About this exercise — Every word in the data below belongs in your copy, exactly as given; the pictures do not.

Records for processing —
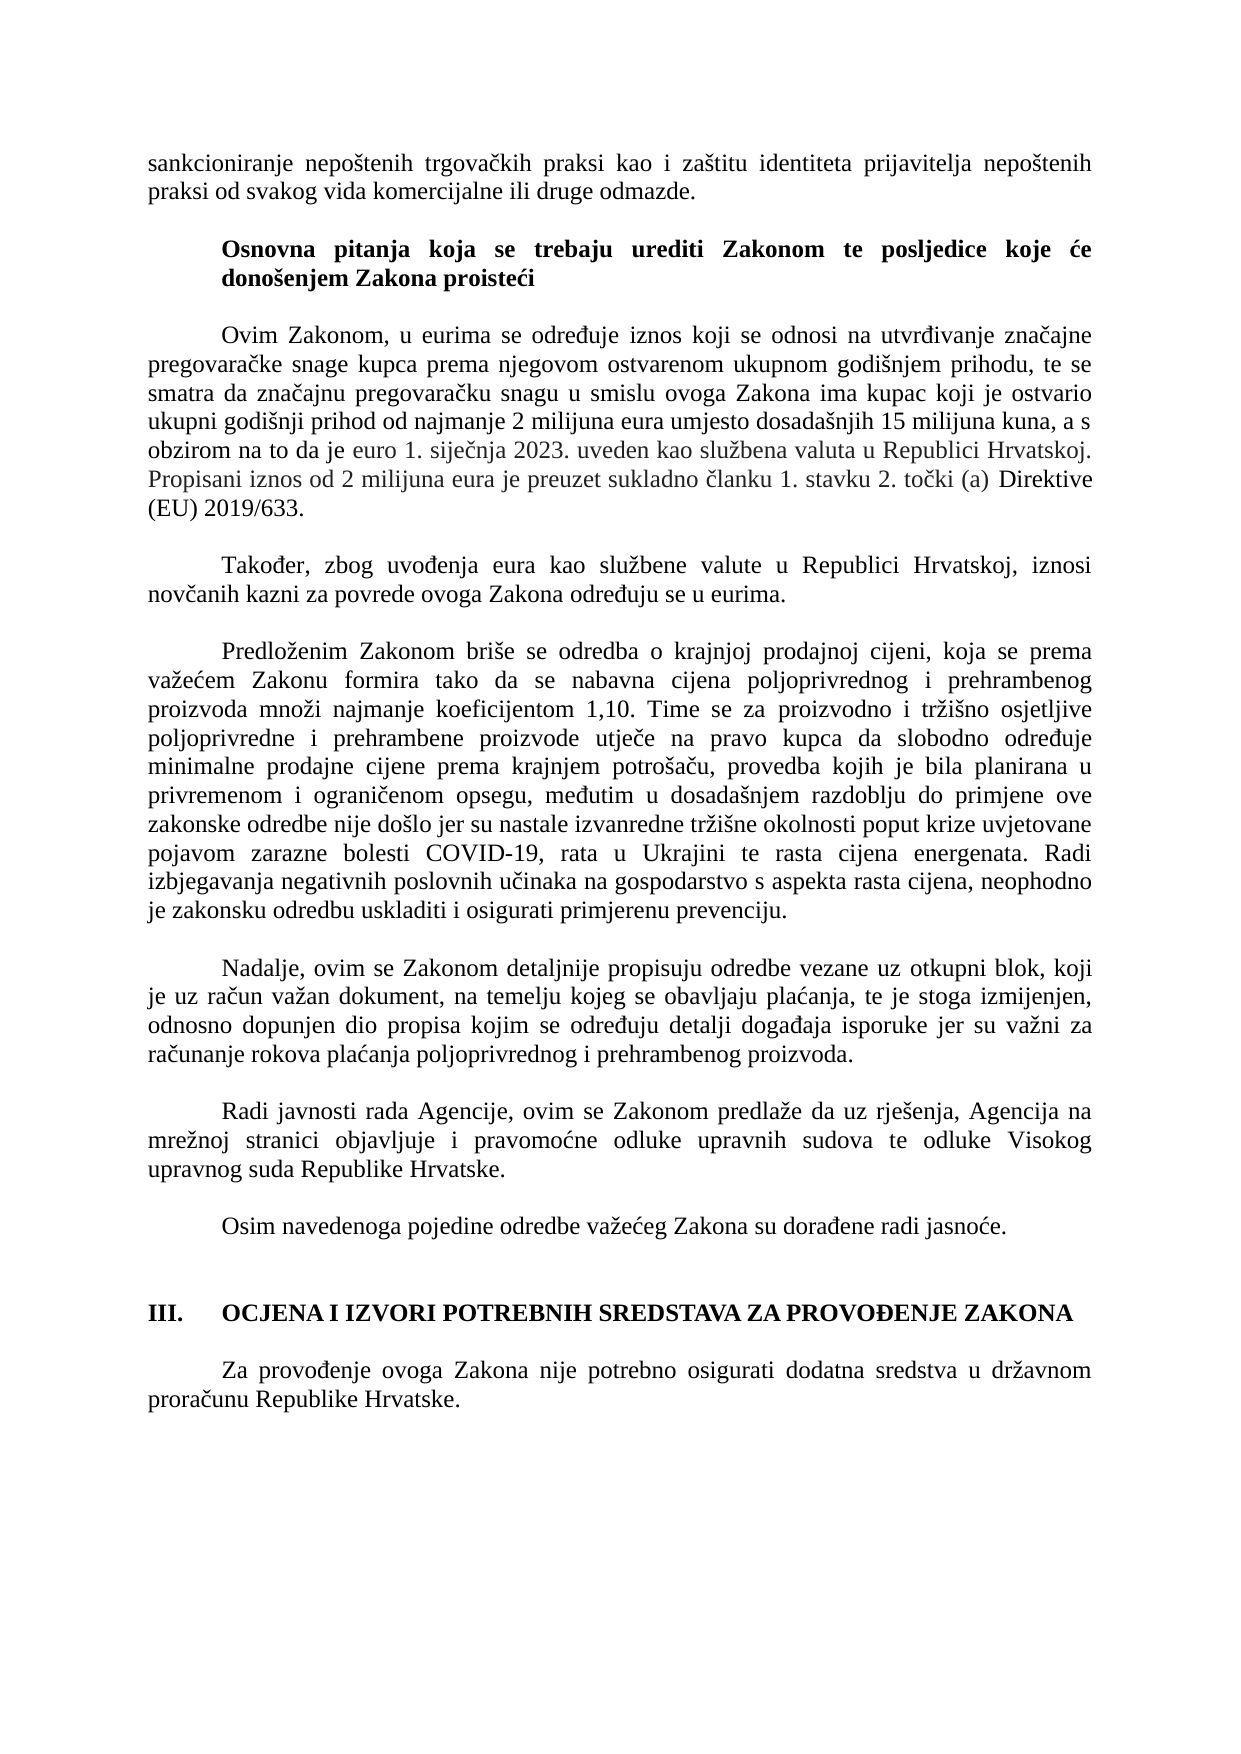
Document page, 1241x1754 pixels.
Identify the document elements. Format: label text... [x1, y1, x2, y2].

text Radi javnosti rada Agencije, ovim se Zakonom predlaže da uz rješenja, Agencija na mrežnoj stranici objavljuje i pravomoćne odluke upravnih sudova te odluke Visokog upravnog suda Republike Hrvatske. [148, 1096, 1093, 1183]
text Ovim Zakonom, u eurima se određuje iznos koji se odnosi na utvrđivanje značajne pregovaračke snage kupca prema njegovom ostvarenom ukupnom godišnjem prihodu, te se smatra da značajnu pregovaračku snagu u smislu ovoga Zakona ima kupac koji je ostvario ukupni godišnji prihod od najmanje 2 milijuna eura umjesto dosadašnjih 15 milijuna kuna, a s obzirom na to da je euro 1. siječnja 2023. uveden kao službena valuta u Republici Hrvatskoj. Propisani iznos od 2 milijuna eura je preuzet sukladno članku 1. stavku 2. točki (a) Direktive (EU) 2019/633. [148, 320, 1093, 464]
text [148, 148, 1093, 205]
text III. OCJENA I IZVORI POTREBNIH SREDSTAVA ZA PROVOĐENJE ZAKONA [148, 1298, 1093, 1326]
text Za provođenje ovoga Zakona nije potrebno osigurati dodatna sredstva u državnom proračunu Republike Hrvatske. [148, 1355, 1093, 1413]
text Predloženim Zakonom briše se odredba o krajnjoj prodajnoj cijeni, koja se prema važećem Zakonu formira tako da se nabavna cijena poljoprivrednog i prehrambenog proizvoda množi najmanje koeficijentom 1,10. Time se za proizvodno i tržišno osjetljive poljoprivredne i prehrambene proizvode utječe na pravo kupca da slobodno određuje minimalne prodajne cijene prema krajnjem potrošaču, provedba kojih je bila planirana u privremenom i ograničenom opsegu, međutim u dosadašnjem razdoblju do primjene ove zakonske odredbe nije došlo jer su nastale izvanredne tržišne okolnosti poput krize uvjetovane pojavom zarazne bolesti COVID-19, rata u Ukrajini te rasta cijena energenata. Radi izbjegavanja negativnih poslovnih učinaka na gospodarstvo s aspekta rasta cijena, neophodno je zakonsku odredbu uskladiti i osigurati primjerenu prevenciju. [148, 636, 1093, 924]
text Nadalje, ovim se Zakonom detaljnije propisuju odredbe vezane uz otkupni blok, koji je uz račun važan dokument, na temelju kojeg se obavljaju plaćanja, te je stoga izmijenjen, odnosno dopunjen dio propisa kojim se određuju detalji događaja isporuke jer su važni za računanje rokova plaćanja poljoprivrednog i prehrambenog proizvoda. [148, 953, 1093, 1068]
text Osim navedenoga pojedine odredbe važećeg Zakona su dorađene radi jasnoće. [148, 1211, 1093, 1240]
text Ovim Zakonom, u eurima se određuje iznos koji se odnosi na utvrđivanje značajne pregovaračke snage kupca prema njegovom ostvarenom ukupnom godišnjem prihodu, te se smatra da značajnu pregovaračku snagu u smislu ovoga Zakona ima kupac koji je ostvario ukupni godišnji prihod od najmanje 2 milijuna eura umjesto dosadašnjih 15 milijuna kuna, a s obzirom na to da je euro 1. siječnja 2023. uveden kao službena valuta u Republici Hrvatskoj. Propisani iznos od 2 milijuna eura je preuzet sukladno članku 1. stavku 2. točki (a) Direktive (EU) 2019/633. [148, 464, 1093, 521]
text Također, zbog uvođenja eura kao službene valute u Republici Hrvatskoj, iznosi novčanih kazni za povrede ovoga Zakona određuju se u eurima. [148, 550, 1093, 608]
text Osnovna pitanja koja se trebaju urediti Zakonom te posljedice koje će donošenjem Zakona proisteći [221, 234, 1093, 291]
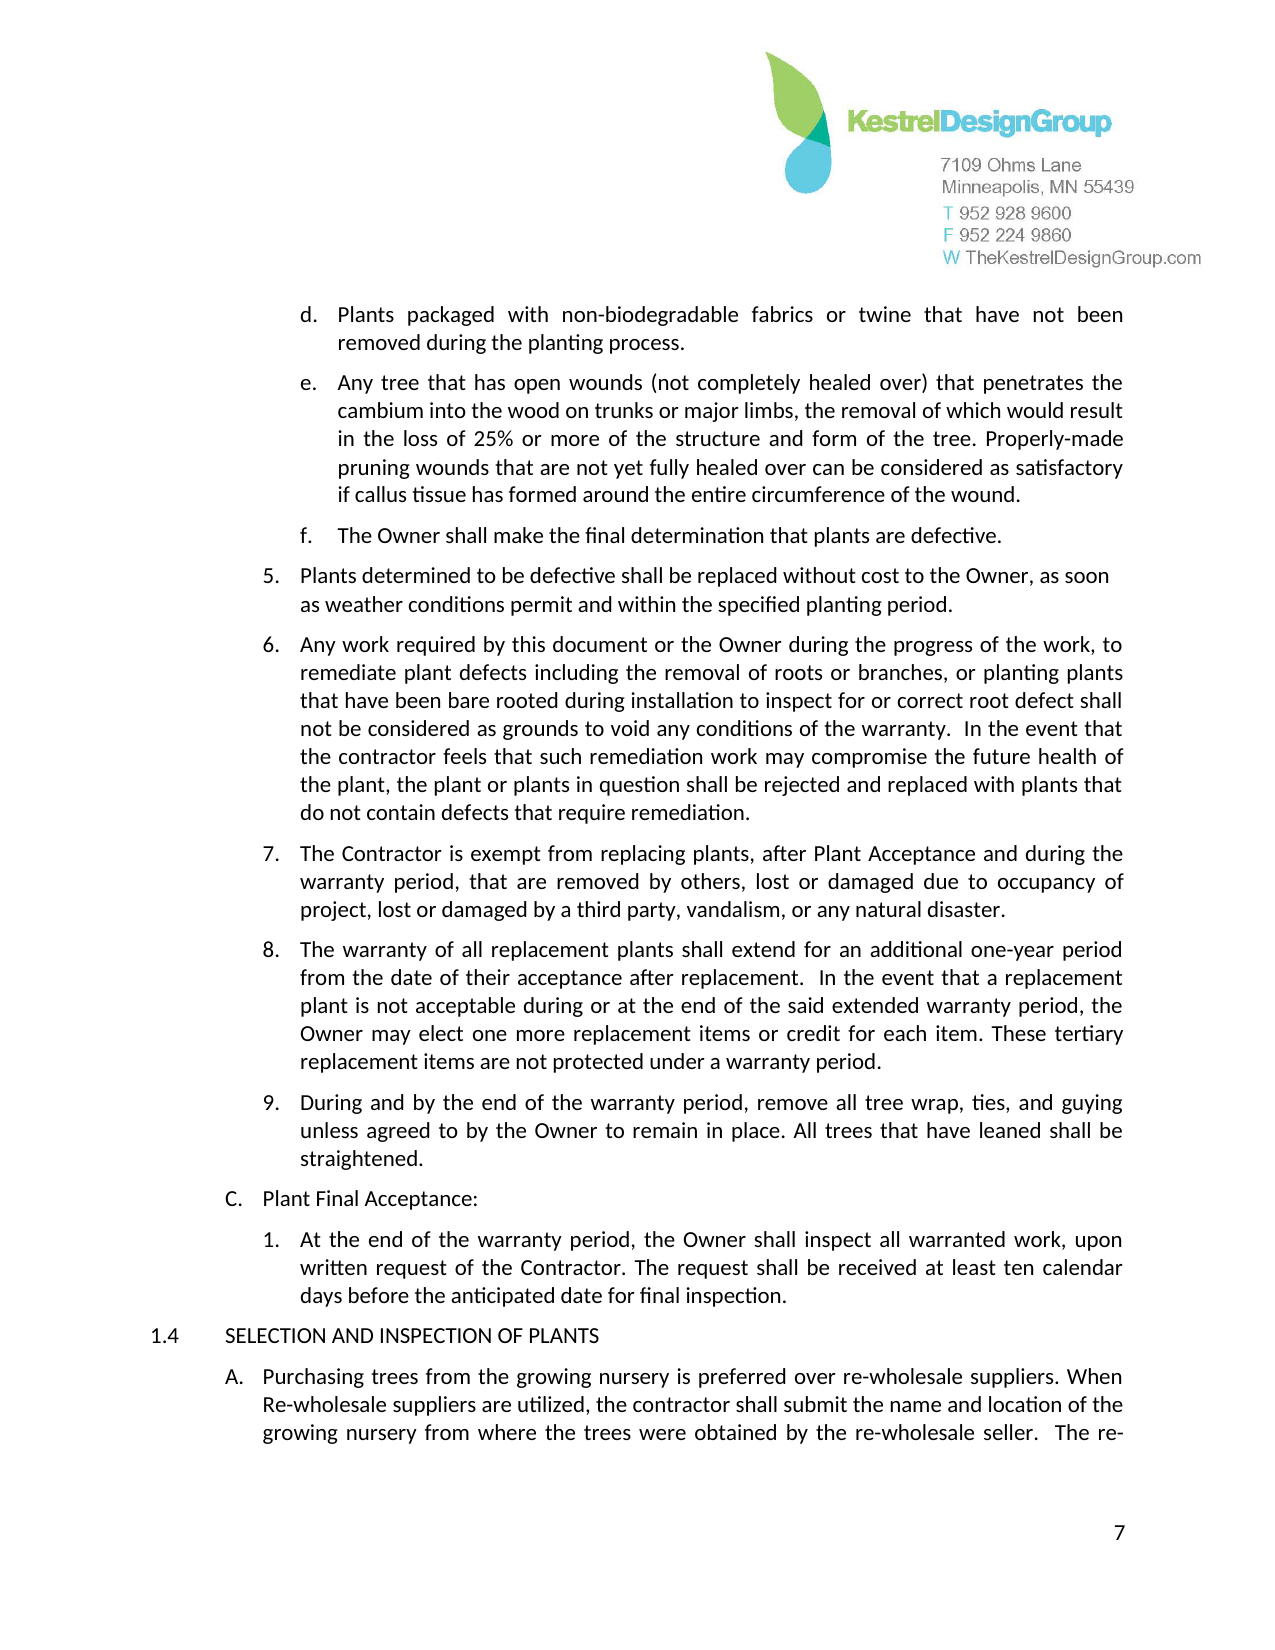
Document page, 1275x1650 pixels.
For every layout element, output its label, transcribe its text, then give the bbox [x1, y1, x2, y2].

Output below —
Document page, 1241x1754 pixels.
Identify the document elements. Format: label text... [x1, y1, x2, y2].

text Radi javnosti rada Agencije, ovim se Zakonom predlaže da uz rješenja, Agencija na mrežnoj stranici objavljuje i pravomoćne odluke upravnih sudova te odluke Visokog upravnog suda Republike Hrvatske. [148, 1096, 1093, 1183]
text Ovim Zakonom, u eurima se određuje iznos koji se odnosi na utvrđivanje značajne pregovaračke snage kupca prema njegovom ostvarenom ukupnom godišnjem prihodu, te se smatra da značajnu pregovaračku snagu u smislu ovoga Zakona ima kupac koji je ostvario ukupni godišnji prihod od najmanje 2 milijuna eura umjesto dosadašnjih 15 milijuna kuna, a s obzirom na to da je euro 1. siječnja 2023. uveden kao službena valuta u Republici Hrvatskoj. Propisani iznos od 2 milijuna eura je preuzet sukladno članku 1. stavku 2. točki (a) Direktive (EU) 2019/633. [148, 320, 1093, 464]
text [148, 148, 1093, 205]
text III. OCJENA I IZVORI POTREBNIH SREDSTAVA ZA PROVOĐENJE ZAKONA [148, 1298, 1093, 1326]
text Za provođenje ovoga Zakona nije potrebno osigurati dodatna sredstva u državnom proračunu Republike Hrvatske. [148, 1355, 1093, 1413]
text Predloženim Zakonom briše se odredba o krajnjoj prodajnoj cijeni, koja se prema važećem Zakonu formira tako da se nabavna cijena poljoprivrednog i prehrambenog proizvoda množi najmanje koeficijentom 1,10. Time se za proizvodno i tržišno osjetljive poljoprivredne i prehrambene proizvode utječe na pravo kupca da slobodno određuje minimalne prodajne cijene prema krajnjem potrošaču, provedba kojih je bila planirana u privremenom i ograničenom opsegu, međutim u dosadašnjem razdoblju do primjene ove zakonske odredbe nije došlo jer su nastale izvanredne tržišne okolnosti poput krize uvjetovane pojavom zarazne bolesti COVID-19, rata u Ukrajini te rasta cijena energenata. Radi izbjegavanja negativnih poslovnih učinaka na gospodarstvo s aspekta rasta cijena, neophodno je zakonsku odredbu uskladiti i osigurati primjerenu prevenciju. [148, 636, 1093, 924]
text Nadalje, ovim se Zakonom detaljnije propisuju odredbe vezane uz otkupni blok, koji je uz račun važan dokument, na temelju kojeg se obavljaju plaćanja, te je stoga izmijenjen, odnosno dopunjen dio propisa kojim se određuju detalji događaja isporuke jer su važni za računanje rokova plaćanja poljoprivrednog i prehrambenog proizvoda. [148, 953, 1093, 1068]
text Osim navedenoga pojedine odredbe važećeg Zakona su dorađene radi jasnoće. [148, 1211, 1093, 1240]
text Ovim Zakonom, u eurima se određuje iznos koji se odnosi na utvrđivanje značajne pregovaračke snage kupca prema njegovom ostvarenom ukupnom godišnjem prihodu, te se smatra da značajnu pregovaračku snagu u smislu ovoga Zakona ima kupac koji je ostvario ukupni godišnji prihod od najmanje 2 milijuna eura umjesto dosadašnjih 15 milijuna kuna, a s obzirom na to da je euro 1. siječnja 2023. uveden kao službena valuta u Republici Hrvatskoj. Propisani iznos od 2 milijuna eura je preuzet sukladno članku 1. stavku 2. točki (a) Direktive (EU) 2019/633. [148, 464, 1093, 521]
text Također, zbog uvođenja eura kao službene valute u Republici Hrvatskoj, iznosi novčanih kazni za povrede ovoga Zakona određuju se u eurima. [148, 550, 1093, 608]
text Osnovna pitanja koja se trebaju urediti Zakonom te posljedice koje će donošenjem Zakona proisteći [221, 234, 1093, 291]
Document page, 1275x1650 pixels.
For every layout element, output its label, transcribe its text, then give the bbox [x1, y1, x2, y2].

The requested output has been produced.